1 那从以东、从波斯拉而来, 身穿赤红色的衣服, 装扮华丽、能力强大、大步前行的, 是谁呢?"就是我, 是凭着公义说话, 有大能拯救的。"
2 你的服装为什么有红色的呢?你的衣服为什么像个踹压酒池的人的衣服一样呢?
3 "我独自踹酒槽; 万民之中没有一人与我同在; 我在忿怒中把他们踹下, 在烈怒中把他们践踏; 他们的血溅在我的衣服上, 我把我所有的衣裳都染污了。
4 因为报仇的日子早已在我的心里, 我救赎的年日早已经来到。
5 我观看, 但没有人帮助; 我诧异, 因没有人扶持; 所以我用自己的膀臂为我施行了拯救, 我的烈怒扶持了我,
6 我在忿怒中践踏万民, 在烈怒中使他们沉醉, 又把他们的血倒在地上。"
7 我照着耶和华为我们所作的一切, 提说耶和华的慈爱, 耶和华可称颂的事, 和他赐给以色列家的大福, 就是照着他的怜悯和丰盛的慈爱为他们作成的。
8 他曾说: "他们真是我的子民, 不行虚假的儿子", 于是, 在他们的一切苦难中, 他就作了他们的拯救者。
9 他不再是敌对者, 并且他面前的使者拯救了他们。他以自己的爱和怜悯救赎了他们; 在古时的一切日子, 他背负他们, 怀抱他们。
10 可是, 他们竟然悖逆, 使他的圣灵忧伤; 所以他转作他们的仇敌, 亲自攻击他们。
11 那时, 他们想起古时的日子, 就是摩西和他的人民的日子, 说: 那把人民和他羊群的牧者从海里领上来的, 在哪里呢?那把自己的圣灵降在他们中间的, 在哪里呢?
12 那使自己荣耀的膀臂在摩西的右边行走, 那在他们面前把水分开, 为要建立永远的名的, 他在哪里呢?

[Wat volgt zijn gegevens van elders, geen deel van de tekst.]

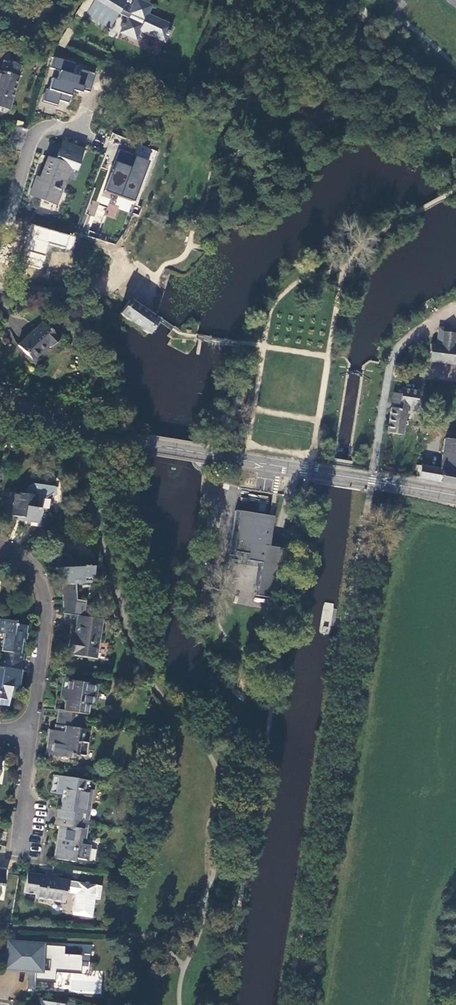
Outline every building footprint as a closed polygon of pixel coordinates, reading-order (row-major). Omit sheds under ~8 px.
[(113,31),(121,17),(130,19),(124,34),(139,41),(143,32),(166,42),(169,36),(171,37),(172,35),(170,34),(173,28),(165,24),(150,18),(154,9),(138,2),(131,17),(123,13),(130,2),(126,0),(99,0),(89,17),(113,31)] [(3,61),(21,66),(22,60),(4,55),(3,61)] [(89,92),(96,71),(55,58),(41,100),(57,105),(59,101),(69,104),(74,87),(89,92)] [(21,66),(3,61),(0,71),(0,107),(8,109),(21,66)] [(99,111),(99,113),(100,116),(102,117),(104,117),(106,116),(108,114),(108,112),(107,109),(105,108),(102,108),(100,109),(99,111)] [(9,141),(23,146),(27,131),(22,129),(21,131),(13,129),(9,141)] [(7,148),(21,152),(23,146),(9,141),(7,148)] [(82,158),(84,153),(64,145),(62,150),(82,158)] [(119,149),(104,191),(135,202),(151,161),(119,149)] [(77,170),(82,158),(62,150),(61,150),(56,160),(51,159),(41,184),(36,182),(31,197),(42,201),(43,200),(52,204),(57,190),(61,191),(70,167),(77,170)] [(77,237),(30,223),(19,263),(41,270),(49,245),(72,251),(77,237)] [(146,334),(155,319),(128,299),(116,314),(128,323),(146,334)] [(50,346),(59,339),(43,322),(19,345),(33,359),(49,345),(50,346)] [(437,329),(435,346),(429,346),(426,364),(455,368),(455,332),(437,329)] [(398,397),(390,397),(388,409),(391,409),(390,415),(387,415),(384,434),(400,437),(403,415),(404,407),(412,409),(415,393),(398,391),(398,397)] [(411,416),(412,409),(404,407),(403,415),(411,416)] [(429,438),(431,430),(419,427),(418,436),(423,437),(429,438)] [(455,489),(455,443),(442,442),(437,471),(435,486),(455,489)] [(435,486),(437,471),(419,467),(416,482),(435,486)] [(58,488),(33,484),(26,489),(25,494),(13,492),(8,515),(21,517),(20,520),(37,523),(42,498),(51,500),(56,496),(58,488)] [(270,515),(238,510),(232,550),(246,552),(245,559),(261,561),(255,595),(280,597),(286,547),(268,545),(273,516),(270,515)] [(63,615),(76,617),(82,617),(83,603),(74,602),(73,582),(90,583),(92,568),(78,566),(65,555),(54,568),(63,576),(63,615)] [(97,659),(103,620),(82,617),(76,617),(75,625),(77,625),(75,639),(71,639),(70,655),(97,659)] [(24,663),(25,655),(20,654),(23,640),(24,640),(27,627),(14,625),(14,622),(0,620),(0,634),(4,635),(0,659),(24,663)] [(24,663),(0,659),(0,705),(8,706),(12,688),(19,688),(24,663)] [(58,718),(81,722),(82,715),(86,715),(88,705),(95,705),(98,685),(62,680),(59,699),(66,701),(64,711),(59,710),(58,718)] [(80,729),(81,722),(58,718),(56,731),(51,730),(47,754),(73,758),(74,755),(85,756),(88,744),(83,743),(85,729),(80,729)] [(58,818),(88,822),(92,790),(88,789),(90,781),(55,776),(52,794),(66,796),(65,809),(60,809),(58,818)] [(85,845),(88,822),(58,818),(57,825),(61,827),(57,860),(74,862),(75,858),(88,859),(90,846),(85,845)] [(36,895),(36,899),(64,904),(65,893),(75,894),(72,915),(90,918),(93,899),(98,900),(100,887),(59,880),(59,875),(48,873),(47,880),(39,879),(39,877),(27,875),(24,894),(36,895)] [(32,956),(32,947),(32,940),(17,940),(16,956),(32,956)] [(80,954),(92,955),(93,945),(81,944),(80,954)] [(54,966),(55,946),(40,945),(40,947),(32,947),(32,956),(16,956),(16,955),(9,966),(15,967),(11,987),(32,990),(37,966),(54,966)]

13 那带领他们走过深海, 像马走过旷野一样, 使他们不致跌倒的, 在哪里呢?
14 耶和华的灵使他们得了安息, 好像牲畜下到山谷; 你也这样引导你的人民, 为要建立荣耀的名。
15 求你从天上垂顾, 从你圣洁、荣耀的居所观看。你的热心和你的大能在哪里呢?你爱心的同情和怜悯向我止住了。
16 亚伯拉罕虽然不认识我们, 以色列也不承认我们, 但你是我们的父。耶和华啊! 你是我们的父, 从亘古以来, 你的名字就是"我们的救赎主"。
17 耶和华啊! 你为什么使我们走错, 离开你的道路?使我们的心刚硬, 不敬畏你呢?求你为你众仆人的缘故, 为你产业的各支派的缘故, 回心转意吧!
18 你的圣民不过暂时得着你的圣所, 我们的敌人已经践踏了你的圣所。
19 我们成了好像你从未治理过的人, 又像未曾得称为你名下的人。